Show HN: I made a 3D printed VTOL drone

Original Article ↗ Hacker News Discussion ↗

Performance & Capabilities

  • Top speed is untested; author estimates at least ~70 mph, with commenters speculating much higher is possible, referencing 100+ mph quads and extreme racing records.
  • Battery mass fraction is ~53%; author estimates adding ~0.5 lb payload is feasible given hover motors sit at ~45% throttle.
  • Control range depends heavily on radio protocol: basic setups are under ~1 mile, while ELRS can reach tens to ~100 km.

VTOL Configuration Tradeoffs

  • Design uses separate vertical-lift and cruise motors, simplifying mechanics but introducing drag from idle VTOL props in forward flight.
  • Some see this as a “bad inefficiency”; others argue it’s modest (~5% weight/drag penalty) and offset by:
    • Optimally sizing the cruise motor/prop for forward flight.
    • Avoiding heavy, complex tiltrotor mechanisms and actuators.
  • Similar multi-motor VTOL concepts are used in commercial systems (e.g., delivery drones), implying the tradeoff has been deeply analyzed.

Materials & Airframe Design

  • Airframe is 3D-printed in single-wall foaming PLA: very light but extremely brittle and poor under impact and UV exposure.
  • Compared with foam airframes, PLA is heavier and more fragile but easy to repair by reprinting parts.
  • Alternatives discussed:
    • ABS/ASA (including foaming ASA) for a better weight/durability balance, but harder to print and with unpleasant fumes.
    • TPU variants for toughness, though not used here.
  • Structural techniques: carbon fiber spars, CA glue, dovetails/clips for joining multiple printed wing sections; bed size constraints (e.g., Bambu A1) matter for segmentation.

Electronics, Autopilot & Ground Software

  • ArduPilot handles VTOL out-of-the-box; only parameters and tuning were customized.
  • ArduPilot is described as extremely capable, modular, and mature, but also janky and hard to configure.
  • Mission Planner is powerful but considered poor for configuration UX; alternatives include:
    • MethodicConfigurator for setup,
    • QGroundControl and MAVProxy as other GCS options.
  • Licensing is a major reason many commercial UAS use PX4 (BSD) instead of ArduPilot (GPLv3), to avoid sharing proprietary modifications.

Battery Technology & Cost

  • Bill of materials is roughly $2,000, with the high-end Amprius silicon-anode pack being the dominant cost.
  • Battery pack: ~440 Wh, ~21.6 Ah at ~20.4 V, ~1.33 kg, giving ~330 Wh/kg at pack level and ~360 Wh/kg at cell level.
  • Commenters note this is state-of-the-art gravimetric energy density, though not unimaginably beyond cheaper cells.

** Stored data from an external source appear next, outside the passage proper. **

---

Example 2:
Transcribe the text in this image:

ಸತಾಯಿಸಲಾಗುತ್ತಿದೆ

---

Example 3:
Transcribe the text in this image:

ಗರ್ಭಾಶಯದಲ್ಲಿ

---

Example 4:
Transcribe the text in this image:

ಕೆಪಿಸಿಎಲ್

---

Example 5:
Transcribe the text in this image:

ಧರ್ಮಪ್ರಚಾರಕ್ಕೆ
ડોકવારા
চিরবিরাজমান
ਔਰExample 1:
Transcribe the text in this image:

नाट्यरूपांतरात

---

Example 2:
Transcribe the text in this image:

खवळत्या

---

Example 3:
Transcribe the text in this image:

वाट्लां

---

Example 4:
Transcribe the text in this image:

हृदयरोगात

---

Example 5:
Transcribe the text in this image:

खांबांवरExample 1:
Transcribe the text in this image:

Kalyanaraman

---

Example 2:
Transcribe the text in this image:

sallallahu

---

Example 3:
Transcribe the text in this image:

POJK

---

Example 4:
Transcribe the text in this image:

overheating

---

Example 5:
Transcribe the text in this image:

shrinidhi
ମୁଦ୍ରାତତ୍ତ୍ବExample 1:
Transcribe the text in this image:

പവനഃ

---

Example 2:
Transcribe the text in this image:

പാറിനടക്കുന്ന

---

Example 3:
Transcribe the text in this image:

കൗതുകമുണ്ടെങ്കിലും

Use Cases: Mapping & Surveying

  • A landowner mapping ~200 acres currently uses a DJI quad for 3+ hours of segmented flights and battery swaps.
  • Opinions diverge:
    • Some say no sub-$5k VTOL can match this endurance; DJI plus more batteries is the most practical short-term answer.
    • Others propose DIY or COTS VTOL/fixed-wing systems (e.g., Heewing T2 VTOL, commercial eBee/Wingtra-class drones), but these are:
      • More complex to integrate (ArduPilot/PX4, Mavlink, mission planning over steep terrain).
      • Often much more expensive (tens of thousands of dollars).
  • Suggestions include:
    • Multiple cheaper quads in parallel (blocked by FAA single-pilot rules).
    • Higher-end cameras to fly higher/faster within the 400 ft AGL limit.
    • Fully open-source stacks (ArduPilot + open hardware + OpenDroneMap) for custom workflows.
  • Dense, repetitive pine forest and steep topography make flight planning and photogrammetry unusually difficult, requiring high overlap and complex routing.

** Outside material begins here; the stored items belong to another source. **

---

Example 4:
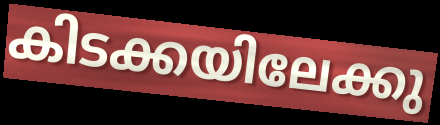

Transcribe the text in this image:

കിടക്കയിലേക്കു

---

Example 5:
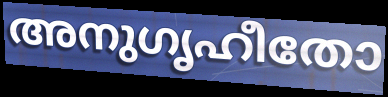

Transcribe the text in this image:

അനുഗൃഹീതോ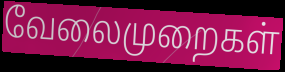
வேலைமுறைகள்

Build Process, Sharing & Accessibility

  • Many commenters find the project inspirational, highlighting:
    • Going from limited prior experience (one foamboard VTOL) to a sophisticated platform.
    • Heavy reliance on COTS components, LLMs, YouTube, and forums for guidance.
    • “Building in public” as motivation and as help in debugging and learning.
  • Several request BOM and STL files, plus beginner-friendly plans and tutorials, though producing high-quality documentation is noted as a major extra effort.

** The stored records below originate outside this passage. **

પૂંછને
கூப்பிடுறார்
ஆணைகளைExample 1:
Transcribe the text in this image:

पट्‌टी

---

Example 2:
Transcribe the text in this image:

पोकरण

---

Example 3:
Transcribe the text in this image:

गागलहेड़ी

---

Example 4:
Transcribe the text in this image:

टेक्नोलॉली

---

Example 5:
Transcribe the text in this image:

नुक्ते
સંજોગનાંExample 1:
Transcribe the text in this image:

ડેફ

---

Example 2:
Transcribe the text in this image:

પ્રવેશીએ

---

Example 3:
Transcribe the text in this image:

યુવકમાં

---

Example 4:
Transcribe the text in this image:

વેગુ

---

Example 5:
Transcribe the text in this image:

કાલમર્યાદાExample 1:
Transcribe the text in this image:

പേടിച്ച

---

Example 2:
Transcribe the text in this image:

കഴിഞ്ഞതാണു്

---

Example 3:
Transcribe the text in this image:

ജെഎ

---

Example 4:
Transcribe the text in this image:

Control & Terminology Notes

  • Control surfaces are still viewed as worthwhile despite multi-motor options; using VTOL motors for control in cruise would waste power, with servos being a small mass fraction.
  • Differential thrust is acknowledged as a way to generate roll/yaw, but seen as less efficient than conventional surfaces in cruise.
  • Some clarify terminology: “VTOL” historically contrasts with fixed-wing aircraft; since most multirotors already take off vertically, “winged VTOL drone” would be a clearer description.